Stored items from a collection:

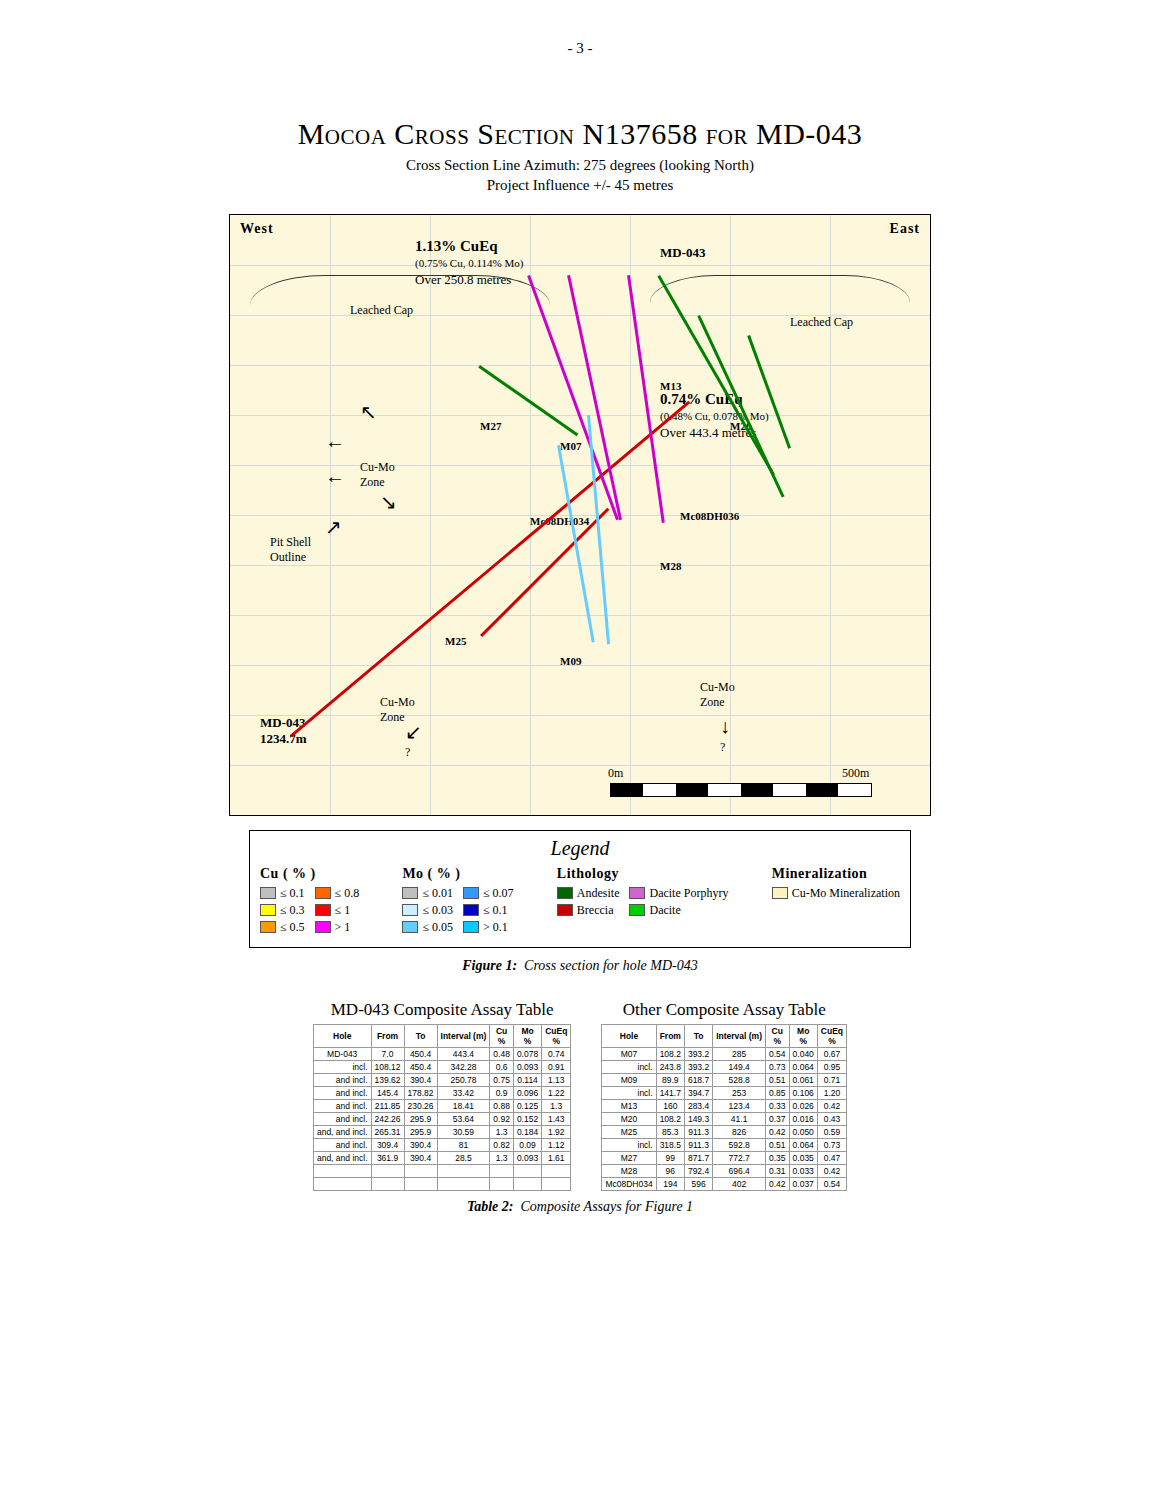- 3 -
Mocoa Cross Section N137658 for MD-043
Cross Section Line Azimuth: 275 degrees (looking North)
Project Influence +/- 45 metres
1800 1700 1600 1500 1400 1300 1200 1100 1000 900 800 700 600
West
East
1.13% CuEq
(0.75% Cu, 0.114% Mo)
Over 250.8 metres
0.74% CuEq
(0.48% Cu, 0.078% Mo)
Over 443.4 metres
Leached Cap
Leached Cap
MD-043
MD-043
1234.7m
M27
M07
M13
M20
Mc08DH034
Mc08DH036
M28
M25
M09
Cu-Mo
Zone
Cu-Mo
Zone
Cu-Mo
Zone
Pit Shell
Outline
←
←
↖
↘
↗
↙
↓
?
?
0m
500m
Legend
Cu ( % )
≤ 0.1
≤ 0.3
≤ 0.5
≤ 0.8
≤ 1
> 1
Mo ( % )
≤ 0.01
≤ 0.03
≤ 0.05
≤ 0.07
≤ 0.1
> 0.1
Lithology
Andesite
Breccia
Dacite Porphyry
Dacite
Mineralization
Cu-Mo Mineralization
Figure 1: Cross section for hole MD-043
MD-043 Composite Assay Table
| Hole | From | To | Interval (m) | Cu % | Mo % | CuEq % |
| --- | --- | --- | --- | --- | --- | --- |
| MD-043 | 7.0 | 450.4 | 443.4 | 0.48 | 0.078 | 0.74 |
| incl. | 108.12 | 450.4 | 342.28 | 0.6 | 0.093 | 0.91 |
| and incl. | 139.62 | 390.4 | 250.78 | 0.75 | 0.114 | 1.13 |
| and incl. | 145.4 | 178.82 | 33.42 | 0.9 | 0.096 | 1.22 |
| and incl. | 211.85 | 230.26 | 18.41 | 0.88 | 0.125 | 1.3 |
| and incl. | 242.26 | 295.9 | 53.64 | 0.92 | 0.152 | 1.43 |
| and, and incl. | 265.31 | 295.9 | 30.59 | 1.3 | 0.184 | 1.92 |
| and incl. | 309.4 | 390.4 | 81 | 0.82 | 0.09 | 1.12 |
| and, and incl. | 361.9 | 390.4 | 28.5 | 1.3 | 0.093 | 1.61 |
Other Composite Assay Table
| Hole | From | To | Interval (m) | Cu % | Mo % | CuEq % |
| --- | --- | --- | --- | --- | --- | --- |
| M07 | 108.2 | 393.2 | 285 | 0.54 | 0.040 | 0.67 |
| incl. | 243.8 | 393.2 | 149.4 | 0.73 | 0.064 | 0.95 |
| M09 | 89.9 | 618.7 | 528.8 | 0.51 | 0.061 | 0.71 |
| incl. | 141.7 | 394.7 | 253 | 0.85 | 0.106 | 1.20 |
| M13 | 160 | 283.4 | 123.4 | 0.33 | 0.026 | 0.42 |
| M20 | 108.2 | 149.3 | 41.1 | 0.37 | 0.016 | 0.43 |
| M25 | 85.3 | 911.3 | 826 | 0.42 | 0.050 | 0.59 |
| incl. | 318.5 | 911.3 | 592.8 | 0.51 | 0.064 | 0.73 |
| M27 | 99 | 871.7 | 772.7 | 0.35 | 0.035 | 0.47 |
| M28 | 96 | 792.4 | 696.4 | 0.31 | 0.033 | 0.42 |
| Mc08DH034 | 194 | 596 | 402 | 0.42 | 0.037 | 0.54 |
Table 2: Composite Assays for Figure 1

Work request ▸ Images must not appear; print each record precisely as it reads.

Your response ▸
- 3 -
Mocoa Cross Section N137658 for MD-043
Cross Section Line Azimuth: 275 degrees (looking North)
Project Influence +/- 45 metres
1800 1700 1600 1500 1400 1300 1200 1100 1000 900 800 700 600
West
East
1.13% CuEq
(0.75% Cu, 0.114% Mo)
Over 250.8 metres
0.74% CuEq
(0.48% Cu, 0.078% Mo)
Over 443.4 metres
Leached Cap
Leached Cap
MD-043
MD-043
1234.7m
M27
M07
M13
M20
Mc08DH034
Mc08DH036
M28
M25
M09
Cu-Mo
Zone
Cu-Mo
Zone
Cu-Mo
Zone
Pit Shell
Outline
←
←
↖
↘
↗
↙
↓
?
?
0m
500m
Legend
Cu ( % )
≤ 0.1
≤ 0.3
≤ 0.5
≤ 0.8
≤ 1
> 1
Mo ( % )
≤ 0.01
≤ 0.03
≤ 0.05
≤ 0.07
≤ 0.1
> 0.1
Lithology
Andesite
Breccia
Dacite Porphyry
Dacite
Mineralization
Cu-Mo Mineralization
Figure 1: Cross section for hole MD-043
MD-043 Composite Assay Table
| Hole | From | To | Interval (m) | Cu % | Mo % | CuEq % |
| --- | --- | --- | --- | --- | --- | --- |
| MD-043 | 7.0 | 450.4 | 443.4 | 0.48 | 0.078 | 0.74 |
| incl. | 108.12 | 450.4 | 342.28 | 0.6 | 0.093 | 0.91 |
| and incl. | 139.62 | 390.4 | 250.78 | 0.75 | 0.114 | 1.13 |
| and incl. | 145.4 | 178.82 | 33.42 | 0.9 | 0.096 | 1.22 |
| and incl. | 211.85 | 230.26 | 18.41 | 0.88 | 0.125 | 1.3 |
| and incl. | 242.26 | 295.9 | 53.64 | 0.92 | 0.152 | 1.43 |
| and, and incl. | 265.31 | 295.9 | 30.59 | 1.3 | 0.184 | 1.92 |
| and incl. | 309.4 | 390.4 | 81 | 0.82 | 0.09 | 1.12 |
| and, and incl. | 361.9 | 390.4 | 28.5 | 1.3 | 0.093 | 1.61 |
Other Composite Assay Table
| Hole | From | To | Interval (m) | Cu % | Mo % | CuEq % |
| --- | --- | --- | --- | --- | --- | --- |
| M07 | 108.2 | 393.2 | 285 | 0.54 | 0.040 | 0.67 |
| incl. | 243.8 | 393.2 | 149.4 | 0.73 | 0.064 | 0.95 |
| M09 | 89.9 | 618.7 | 528.8 | 0.51 | 0.061 | 0.71 |
| incl. | 141.7 | 394.7 | 253 | 0.85 | 0.106 | 1.20 |
| M13 | 160 | 283.4 | 123.4 | 0.33 | 0.026 | 0.42 |
| M20 | 108.2 | 149.3 | 41.1 | 0.37 | 0.016 | 0.43 |
| M25 | 85.3 | 911.3 | 826 | 0.42 | 0.050 | 0.59 |
| incl. | 318.5 | 911.3 | 592.8 | 0.51 | 0.064 | 0.73 |
| M27 | 99 | 871.7 | 772.7 | 0.35 | 0.035 | 0.47 |
| M28 | 96 | 792.4 | 696.4 | 0.31 | 0.033 | 0.42 |
| Mc08DH034 | 194 | 596 | 402 | 0.42 | 0.037 | 0.54 |
Table 2: Composite Assays for Figure 1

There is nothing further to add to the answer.